Equipment needed: GPU hardware will be needed for training and evaluation
- Natural Language Processing
- Deep Learning (transfer learning)
- Experience using Deep Learning frameworks (preferred: Keras / Tensorflow)
- Preferred programming language: Python
For each developed model there need to be documentation explaining:
- The approach taken to solve this challenge
- (The code for data preprocessing, building the model, training the model and evaluation)
- The results of the tests
Main contact person: Christian Beckmann
Create and implement a dialog system that uses the Telekom ontology as it’s domain model. The system should be capable of dialogs similar to the below examples. Your implementation should take German language text as input and return a textual response.
Example dialog 1:
- Mein mobiles Internet funktioniert nicht.
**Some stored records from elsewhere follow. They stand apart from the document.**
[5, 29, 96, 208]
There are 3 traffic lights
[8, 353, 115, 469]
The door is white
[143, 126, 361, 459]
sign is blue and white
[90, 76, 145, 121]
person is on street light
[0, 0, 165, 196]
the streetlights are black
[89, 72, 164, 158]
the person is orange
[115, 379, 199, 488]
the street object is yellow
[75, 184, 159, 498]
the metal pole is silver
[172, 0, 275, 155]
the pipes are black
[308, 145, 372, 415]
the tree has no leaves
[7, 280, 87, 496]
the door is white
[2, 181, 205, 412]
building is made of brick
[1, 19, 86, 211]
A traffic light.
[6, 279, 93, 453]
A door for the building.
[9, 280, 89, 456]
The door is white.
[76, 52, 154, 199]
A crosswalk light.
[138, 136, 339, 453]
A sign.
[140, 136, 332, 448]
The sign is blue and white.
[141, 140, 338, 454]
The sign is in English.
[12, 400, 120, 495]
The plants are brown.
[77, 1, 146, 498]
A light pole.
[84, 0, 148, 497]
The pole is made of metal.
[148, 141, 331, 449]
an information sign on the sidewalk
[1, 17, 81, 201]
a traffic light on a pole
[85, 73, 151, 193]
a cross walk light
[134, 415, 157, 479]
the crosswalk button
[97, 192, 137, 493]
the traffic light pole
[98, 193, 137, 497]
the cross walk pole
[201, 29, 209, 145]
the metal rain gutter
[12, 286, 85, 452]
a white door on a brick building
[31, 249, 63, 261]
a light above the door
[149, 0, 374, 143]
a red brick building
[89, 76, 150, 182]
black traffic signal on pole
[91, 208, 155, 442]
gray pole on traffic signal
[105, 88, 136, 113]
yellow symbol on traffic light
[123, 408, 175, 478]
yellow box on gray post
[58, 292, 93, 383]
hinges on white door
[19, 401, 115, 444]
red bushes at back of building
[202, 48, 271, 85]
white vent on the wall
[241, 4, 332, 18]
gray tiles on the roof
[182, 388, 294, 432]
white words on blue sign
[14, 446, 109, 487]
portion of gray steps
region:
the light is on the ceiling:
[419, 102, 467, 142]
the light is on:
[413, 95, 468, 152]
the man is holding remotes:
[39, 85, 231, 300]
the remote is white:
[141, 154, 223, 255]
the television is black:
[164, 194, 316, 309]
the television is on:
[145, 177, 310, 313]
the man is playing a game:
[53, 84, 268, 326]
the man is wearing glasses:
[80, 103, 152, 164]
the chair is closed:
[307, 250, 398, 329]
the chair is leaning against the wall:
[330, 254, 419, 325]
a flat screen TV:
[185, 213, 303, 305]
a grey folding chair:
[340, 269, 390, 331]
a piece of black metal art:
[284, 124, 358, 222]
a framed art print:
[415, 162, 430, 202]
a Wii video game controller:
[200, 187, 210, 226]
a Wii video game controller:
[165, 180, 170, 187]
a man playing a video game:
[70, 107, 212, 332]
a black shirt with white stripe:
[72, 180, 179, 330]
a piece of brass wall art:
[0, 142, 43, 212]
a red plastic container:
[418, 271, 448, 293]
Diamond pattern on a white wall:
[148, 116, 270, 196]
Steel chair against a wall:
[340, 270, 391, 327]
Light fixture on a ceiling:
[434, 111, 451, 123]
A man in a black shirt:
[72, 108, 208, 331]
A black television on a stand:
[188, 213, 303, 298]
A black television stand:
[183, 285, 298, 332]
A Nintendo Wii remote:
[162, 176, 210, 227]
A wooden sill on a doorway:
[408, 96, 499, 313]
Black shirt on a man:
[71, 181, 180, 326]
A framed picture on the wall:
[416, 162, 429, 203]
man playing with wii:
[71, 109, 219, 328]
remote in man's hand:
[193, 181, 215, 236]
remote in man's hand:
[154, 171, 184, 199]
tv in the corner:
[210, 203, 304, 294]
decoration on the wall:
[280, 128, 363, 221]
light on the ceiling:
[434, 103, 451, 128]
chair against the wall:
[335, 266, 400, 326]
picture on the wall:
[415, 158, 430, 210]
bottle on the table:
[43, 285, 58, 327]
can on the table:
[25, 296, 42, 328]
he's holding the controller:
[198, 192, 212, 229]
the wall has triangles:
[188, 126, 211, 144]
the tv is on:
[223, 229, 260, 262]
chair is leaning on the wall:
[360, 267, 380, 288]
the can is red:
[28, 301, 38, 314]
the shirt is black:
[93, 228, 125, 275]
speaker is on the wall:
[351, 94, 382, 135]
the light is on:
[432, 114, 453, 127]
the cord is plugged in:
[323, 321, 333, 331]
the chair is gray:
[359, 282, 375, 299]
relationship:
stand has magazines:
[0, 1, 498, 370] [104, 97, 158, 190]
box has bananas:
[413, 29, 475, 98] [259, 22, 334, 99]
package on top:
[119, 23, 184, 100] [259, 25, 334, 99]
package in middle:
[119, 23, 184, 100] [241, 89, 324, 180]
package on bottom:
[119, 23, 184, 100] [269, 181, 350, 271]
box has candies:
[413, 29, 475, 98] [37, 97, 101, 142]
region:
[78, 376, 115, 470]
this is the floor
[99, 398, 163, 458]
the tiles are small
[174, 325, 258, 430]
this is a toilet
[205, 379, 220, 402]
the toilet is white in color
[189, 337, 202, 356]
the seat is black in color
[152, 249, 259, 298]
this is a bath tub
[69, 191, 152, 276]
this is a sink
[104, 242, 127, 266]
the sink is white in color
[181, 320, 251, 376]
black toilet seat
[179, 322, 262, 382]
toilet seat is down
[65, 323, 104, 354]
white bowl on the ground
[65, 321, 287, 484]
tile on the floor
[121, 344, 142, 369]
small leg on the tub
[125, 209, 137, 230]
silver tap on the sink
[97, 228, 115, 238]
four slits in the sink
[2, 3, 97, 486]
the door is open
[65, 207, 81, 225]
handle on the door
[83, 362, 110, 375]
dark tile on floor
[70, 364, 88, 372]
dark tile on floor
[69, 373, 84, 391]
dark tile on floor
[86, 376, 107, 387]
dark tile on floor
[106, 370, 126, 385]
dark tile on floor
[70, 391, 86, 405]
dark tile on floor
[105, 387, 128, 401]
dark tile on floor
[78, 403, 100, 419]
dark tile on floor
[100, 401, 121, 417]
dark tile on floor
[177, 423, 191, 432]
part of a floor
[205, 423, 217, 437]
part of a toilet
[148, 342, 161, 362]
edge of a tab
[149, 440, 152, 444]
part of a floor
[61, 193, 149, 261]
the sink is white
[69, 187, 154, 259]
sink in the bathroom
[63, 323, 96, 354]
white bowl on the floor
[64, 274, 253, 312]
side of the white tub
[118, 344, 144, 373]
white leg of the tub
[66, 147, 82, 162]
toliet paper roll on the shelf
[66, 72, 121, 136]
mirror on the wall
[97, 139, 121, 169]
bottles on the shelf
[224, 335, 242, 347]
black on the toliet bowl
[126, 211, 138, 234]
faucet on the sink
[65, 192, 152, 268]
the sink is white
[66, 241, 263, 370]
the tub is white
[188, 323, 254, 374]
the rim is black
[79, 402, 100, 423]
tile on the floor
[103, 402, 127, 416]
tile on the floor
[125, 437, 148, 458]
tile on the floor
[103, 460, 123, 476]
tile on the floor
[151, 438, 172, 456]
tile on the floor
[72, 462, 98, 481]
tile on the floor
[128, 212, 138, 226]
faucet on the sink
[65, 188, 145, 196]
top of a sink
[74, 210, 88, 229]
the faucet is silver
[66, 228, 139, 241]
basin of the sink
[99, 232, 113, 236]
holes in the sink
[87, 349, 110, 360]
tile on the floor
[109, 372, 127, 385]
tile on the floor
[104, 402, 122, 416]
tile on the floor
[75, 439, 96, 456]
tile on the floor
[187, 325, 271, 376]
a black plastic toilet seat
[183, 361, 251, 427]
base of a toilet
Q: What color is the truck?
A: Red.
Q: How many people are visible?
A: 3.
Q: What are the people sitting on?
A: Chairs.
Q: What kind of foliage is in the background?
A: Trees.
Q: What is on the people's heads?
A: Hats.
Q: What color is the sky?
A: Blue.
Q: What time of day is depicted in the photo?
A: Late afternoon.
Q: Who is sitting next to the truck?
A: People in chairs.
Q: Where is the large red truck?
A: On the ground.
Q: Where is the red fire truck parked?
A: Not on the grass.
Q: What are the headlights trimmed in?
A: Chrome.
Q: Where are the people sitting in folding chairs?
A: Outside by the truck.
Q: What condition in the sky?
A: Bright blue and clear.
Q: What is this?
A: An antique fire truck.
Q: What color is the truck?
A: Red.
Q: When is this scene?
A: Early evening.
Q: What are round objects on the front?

- Was für ein Telefon nutzen Sie?
- Ein iPhone.
- Können Sie bestätigen, dass sie das mobile Internet eingeschaltet haben? Gehen Sie dazu in “Einstellungen” und dann “Mobile Daten”.
- Ja, es ist eingeschaltet!
- Was für einen Mobilfunkvertrag nutzen Sie?
Example dialog 2:
- Welche Größe hat das iPhone?
- Das iPhone 8 hat die Maße A x B x Z, es ist das bisher größte iPhone.
Example dialog 3:
- Ich würde gerne einen Vertrag mit der Telekom abschließen.
- OK, wollen Sie einen Festnetzvertrag oder einen Mbilfunkvertrag oder beides?
- Wir können Ihnen die folgenden Verträge anbieten: A, B, C. C können Sie für zusätzliche 10 Euro auch mit Entertain bekommen.
- OK, ich nehme C!
- Alles klar! Wie groß soll Ihr mobiles Datenpaket sein? 1 GB, 4 GB or 8 GB
Expected outcomes of the challenge:
Dialog models to automatically derive dialog actions from the ontology.
Equipment needed: Participants bring their own device & tools.
- Dialog models
- The dialog system can choose it’s actions in whatever way (statistical or rule-based, plan-based or seq2seq,…) but the direction of the dialog should be driven by the ontology, i.e., any goal-directed behavior should be derived from the ontology in a principled way.
- The ontology can be extended or modified based on content on the Deutsche Telekom website, chat protocols from the “Telekom Hilft” corpus, and other official information about Telekom products and associated products (e.g. phones available with contracts)
Language generation is not judged. Just make sure that the system responses are clear enough for a user to know how to respond.
Before the challenge starts, we will define three tasks consisting of an initial query and user constraints, as well as a corresponding desired outcome of the conversation. Two judges will mimic those users in a conversation with each candidate system. The system coming closest to the desired solution will win the challenge.
Telekom Ontology in XML-RDF, SKOS structured, latest version; language is German.